Robert Scotter: Blacksmith & War Hero

Robert was born on 25 April 1831 and at 5ft 7 in height, with grey eyes and brown hair, he first went to sea in 1852 as a Stoker on board H M S Fury, before joining the 93rd Sutherland Highlanders in around 1853/54.

The 93rd  made its  name through it’s actions during the Crimean War and indeed that was where Robert found himself when they were sent to Russia in 1854 under Colin Campbell’s Highland Brigade.

Perhaps more readily the words ‘The Thin Red Line’ may be recognised and when the battle of Balaklava began on 25 October 1854 Robert found himself as one of that band of men.  A family story states that he too witnessed the Charge of the Light Brigade.

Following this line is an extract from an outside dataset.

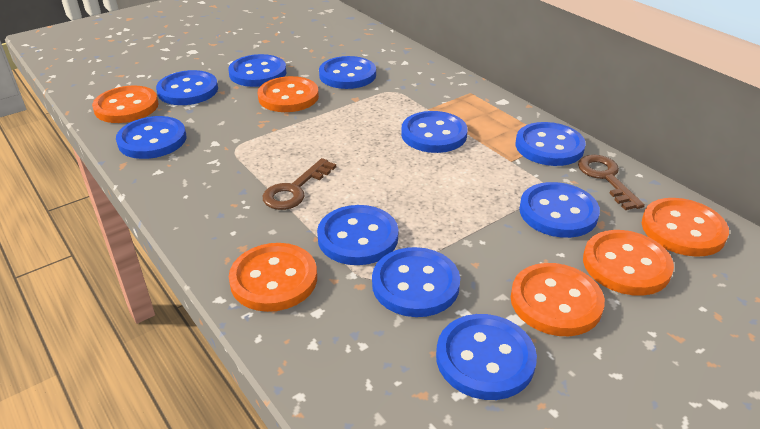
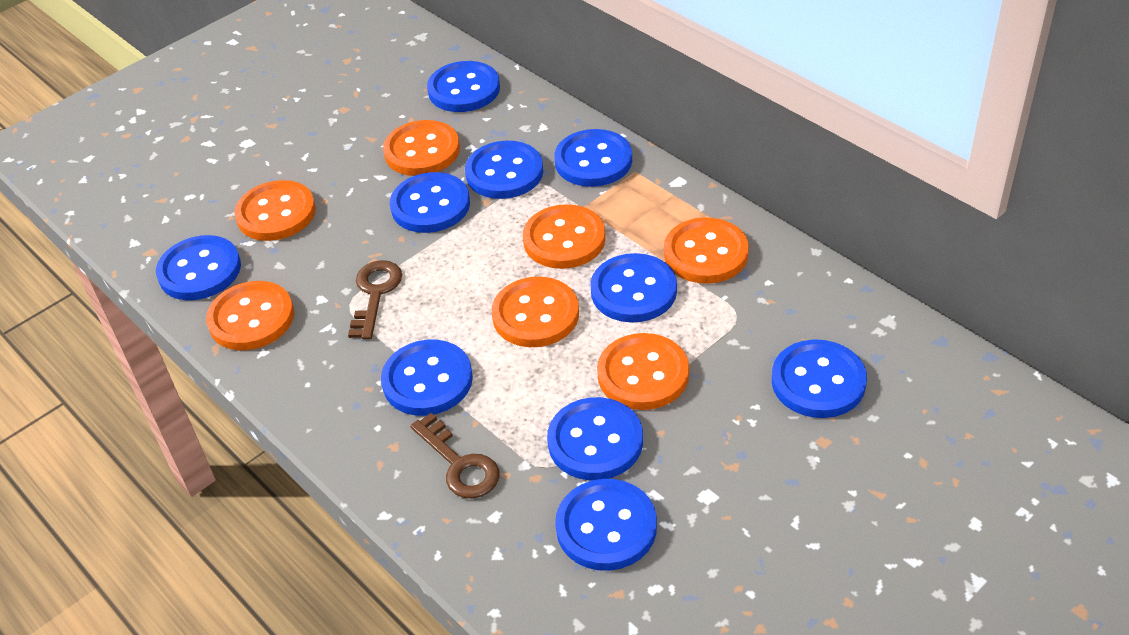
orange button: 6 -> 7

Robert returned from the Crimea when the war ended and settled into the life of a Blacksmith in Portsea, Hampshire.   He married a young widow, Sarah Watkins (nee Passingham) on 20 March 1858 at St Mary in Portsea and a first son Robert Herbert was born the following year.  Another son William Henry was born in 1862 and he completed their family.

Robert, Sarah and their children were perhaps slightly more well to do than his siblings and by 1871 had moved north to Birkenhead, Wirral and later, certainly before the 1881 census ‘over the water’ to Anfield, Liverpool.  His sister Hannah and her family were already living in Liverpool and this may have been part of the attraction of moving.

1884 however brought the death of his wife Sarah.  Their son Robert Jnr, had trained as a Teacher and William Henry was studying at Theological College in Chester.  The two boys deserve posts of their own as they led quite diverse and interesting lives so I will return to them; both hitting the headlines for perhaps very diverse reasons.

There always seemed to be, once I had found out more about the Scotter family, clear contrasts and fortunes and Robert and his family are perhaps where that stark difference really began to make itself known.

He married again to another Sarah – Sarah Susan Cox – where she was living in Eton in Buckinghamshire in 1896 before they returned north to live initially in Winwick, near Warrington, Cheshire and then to Over in Cheshire.  Robert, now described as a Navy Pensioner and Sarah, a Housekeeper seemed to live with her employer for some time.

Robert died at Winsford, Cheshire in 1913, aged 81 and did not leave a will.  Sarah died in Brighton, Sussex in 1931.

A photograph is said to exist of Robert in his declining years of him, bearded and proudly  standing tall with a rifle propped at his side and sporting a velvet smoking jacket and cap; cigar in mouth.  Older members of the family remember it, but unfortunately no-one can find it!